EdgeRunner Beta now available for DoD users at no cost. Click here to get started for free.

No Cloud, No Problem – EdgeRunner Delivers the Fastest On-Device AI Behind Enemy Lines

In Denied, Disrupted, Intermittent, and Limited (DDIL) environments, the warfighter cannot rely on AI solutions that require constant cloud connectivity. At EdgeRunner, we’ve architected our platform from the beginning to run completely air-gapped on-device, bringing the power of our military-specific LLMs directly to your workstation, laptop, or smartphone without relying on network connectivity. 

Core to our product is our inference backend, which powers the world’s fastest on-device military-specific AI agents. In this blog post, we provide an overview of the technical aspects of the EdgeRunner backend, using other industry software, including Ollama, as a point of comparison. 

In subsequent blog posts, we’ll discuss the importance of military-specific LLMs and how the warfighter is using our software in the field today.

1. Direct Llama.cpp Integration

EdgeRunner utilizes a modular approach to software development, with our runners talking to the overall backend application through a unified interface. This allows us to test, develop and support inference engines with ease.

Instead of relying on 3rd party microservices, our runner architecture also allows us to easily employ direct integration with llama.cpp, which unlocks optimized inference for many common devices. This direct integration also allows the user to exert granular control over the behavior of the entire inference stack, ensuring system resources such as memory are only utilized as needed, and released immediately upon closure.

This direct integration and flexible runner strategy also gives us the ability to scale inference for different deployment scenarios, whether if it’s for hot-swapping LoRAs, support for multi-model multi-user serving, or running multiple models on multiple stacks under the hood, without requiring the user to install any other pieces of software, do any meddling with command line, simply install EdgeRunner and you’ll be off to the races.

2. OpenAI API Support

While EdgeRunner’s overall application employs several augments to the API to enable more user functionality (such as expanded file collections, easy references to image/files, tool use & more), the overall API spec still supports the OpenAI API, which enables 3rd party applications to easily use EdgeRunner as an easy inference backend, with automatic model loading/swapping & memory management.

This dedication to making things simple for the community drives our core engineering decisions, and ensures that any custom software will be able to integrate with our applications without any major modifications.

3. Model Support & Performance

The modular approach to runners also gives us the flexibility to utilize whatever techniques that are required to deliver maximum performance to our end users.

Compared to Ollama, we achieve >210% tok/s in prompt processing (for 4k token sequences), and >450% token generation (for 1k token sequences), tested through both our and Ollama’s API interfaces, for gpt-oss 20b at original precision.

We also support a wide array of open-source models without any proprietary blockers for integration, for instance EdgeRunner works with any community-supplied GGUF models, OpenVINO models, and more!

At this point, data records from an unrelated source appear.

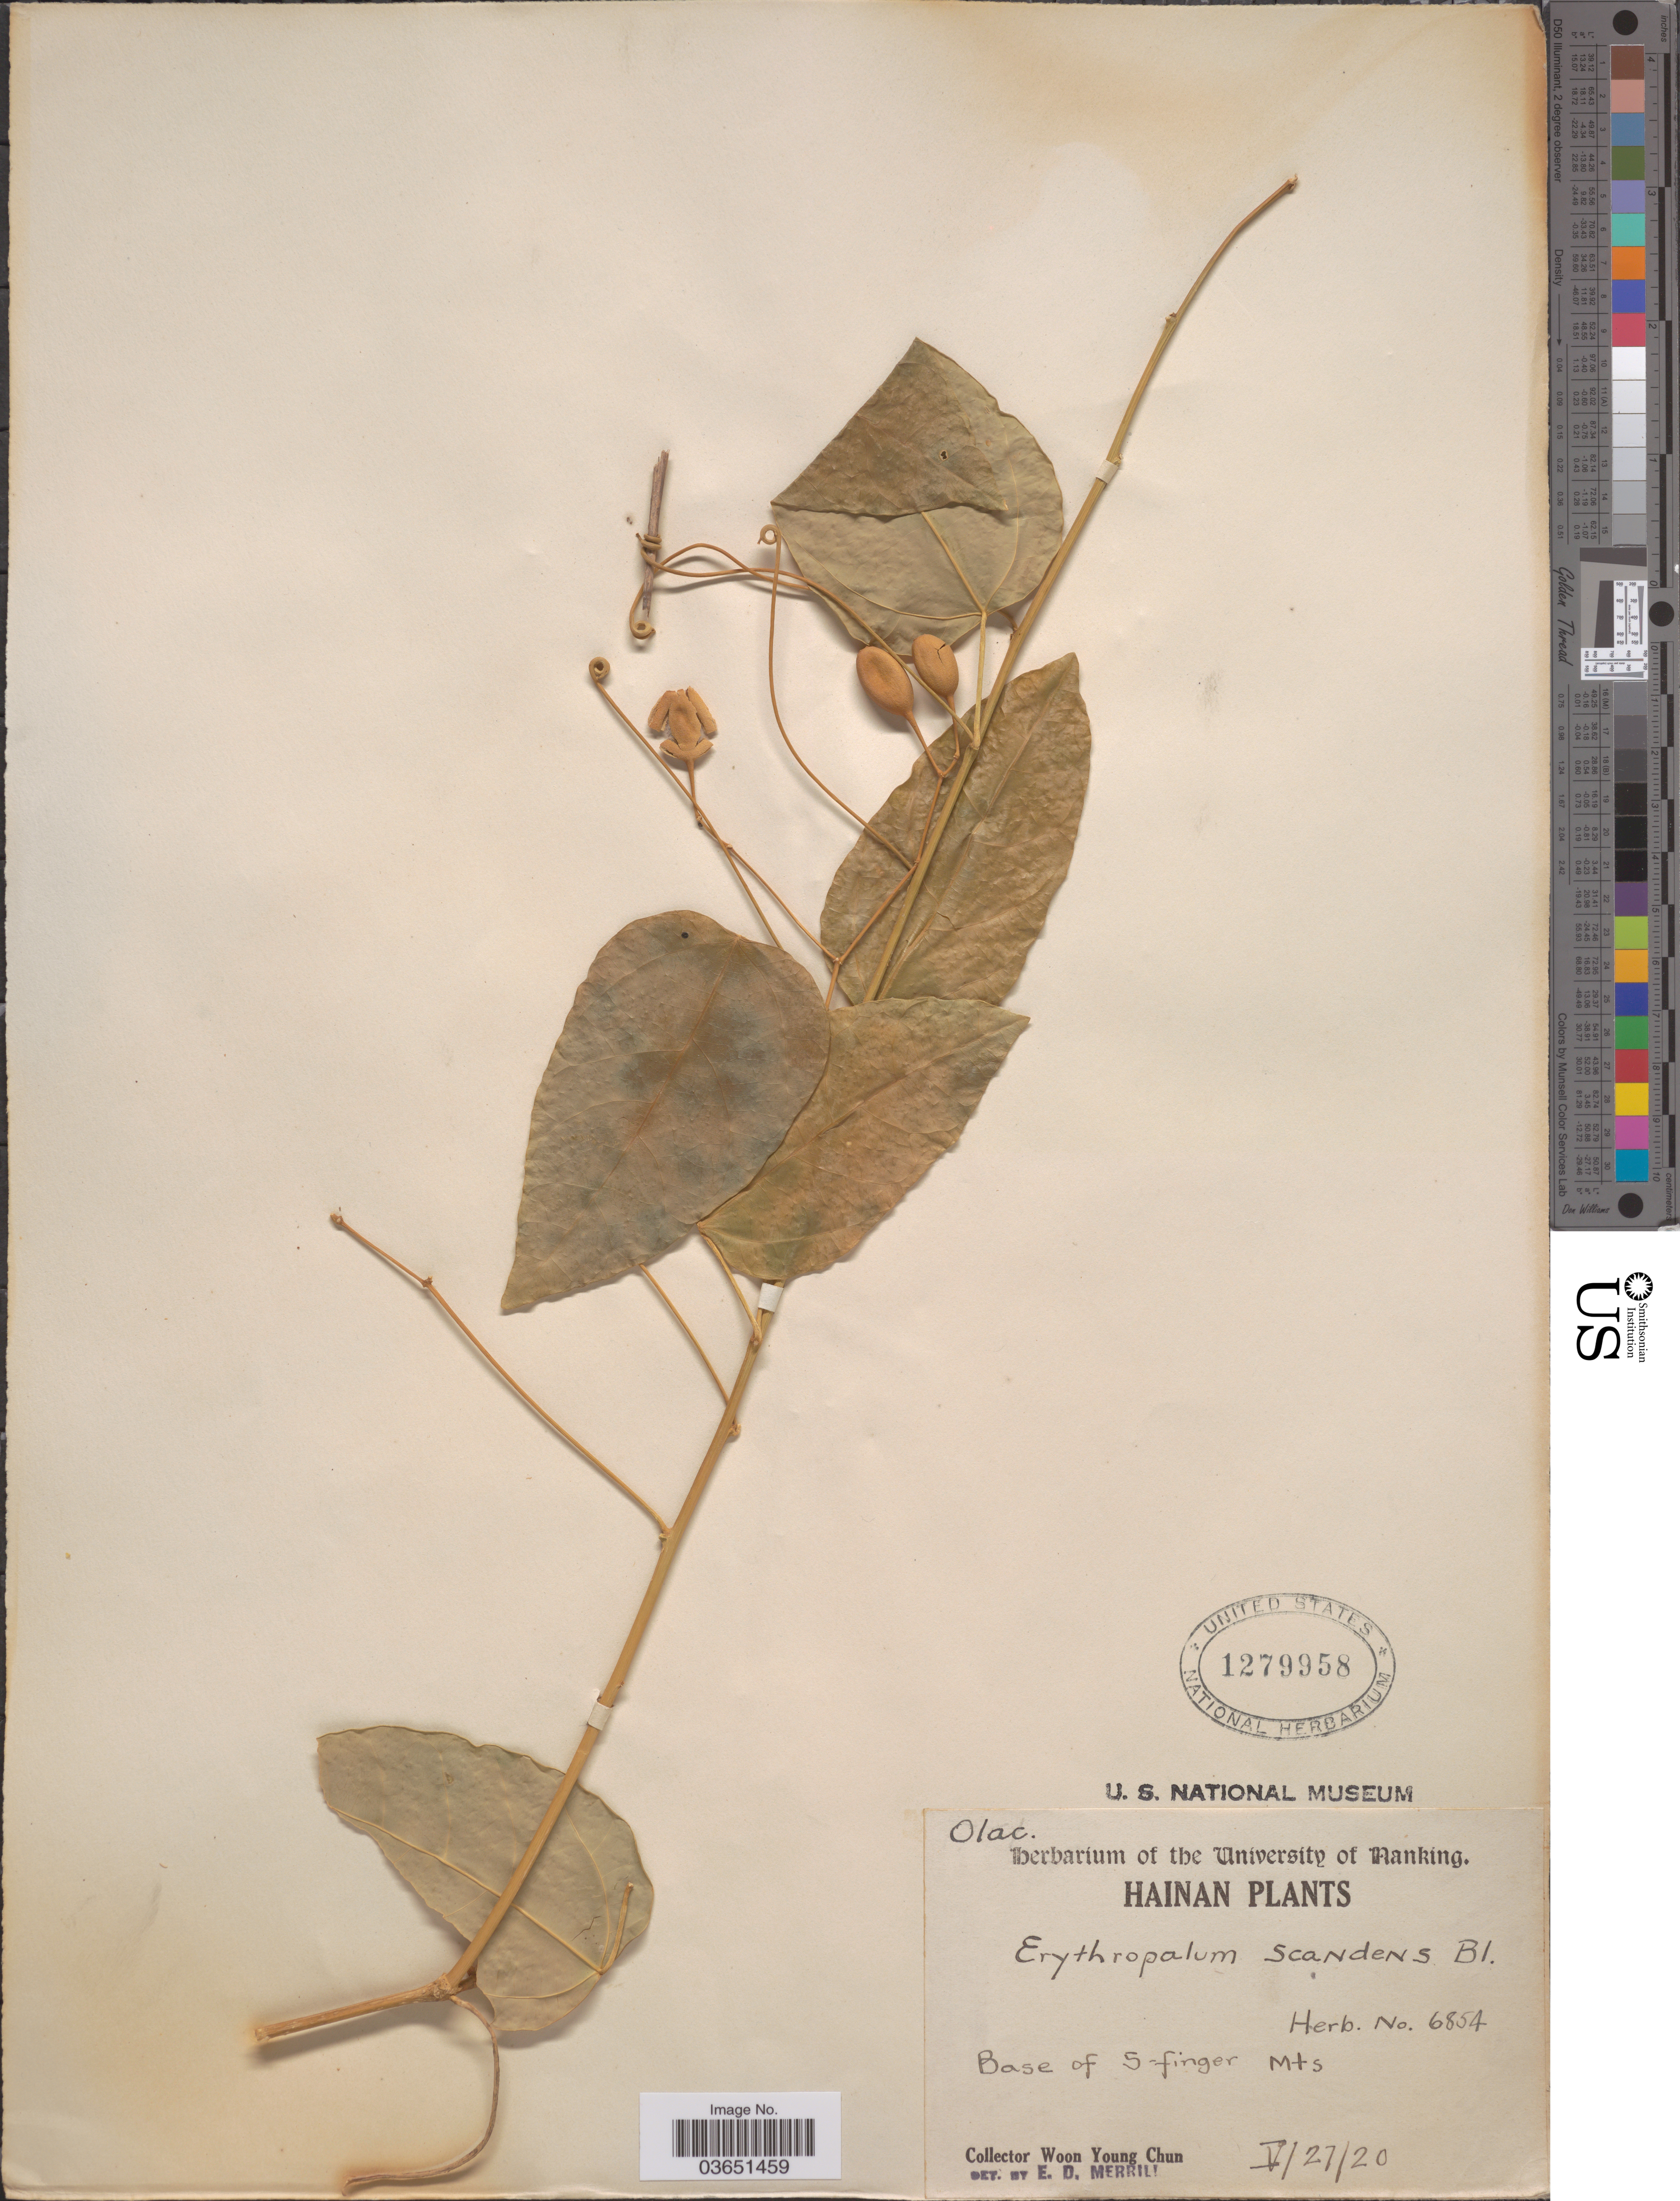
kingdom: Plantae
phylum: Tracheophyta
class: Magnoliopsida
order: Santalales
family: Erythropalaceae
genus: Erythropalum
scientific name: Erythropalum scandens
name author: Blume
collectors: W. Y. Chun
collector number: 6854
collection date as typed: Transcribed d/m/y: 27/5/20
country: China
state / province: Hainan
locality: Base of S-finger Mts.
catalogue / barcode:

EdgeRunner also automatically detects and self-configures for best performance on your target device, no user intervention required.

4. Vision, Tools and Files

Instead of relying on 3rd party software for tool use support, the EdgeRunner frontend + backend application allows you to either integrate MCP or easily define your own local tools through python-based extensions, when function calling is enabled, EdgeRunner dynamically loads all available tools and runs them when required.

We also have direct VLM support with our chat interface recreating the simple, intuitive chat experience you may have with images in other platforms, intelligently routing uploads, preserving locations in chat, and dynamic previews, all locally.

We also have integrated vector store and file ingestion capabilities, optimized to work with arbitrary engines, on arbitrary devices, even encrypted if you would like it to be! File collections are fast & easy, as simple as drag & drop, and our (again, modular!) storage systems allow more advanced deployments to make conscious tradeoffs for speed & resource utilization.

5. EdgeRunner Compression

Our internal GGUF-based compression/quantization strategies allow for models to be reduced to <30% of their original size, while preserving ~98.5% of the original quality, compared to ~91% with naive techniques, tested on open source benchmarks such as TruthfulQA. This allows us to deploy models onto relatively low-power edge devices, such as low-spec laptops without dedicated graphics, or mobile devices such as Android/Apple phones.

This compression strategy also nets us a >260% boost in generation speeds, far surpassing that of our competitors at equal size/quality. Our targeted optimization strategies also net us ~0% degradation over our fine-tuned models, opposed to a simple strategy which yields ~3% loss in answering capability.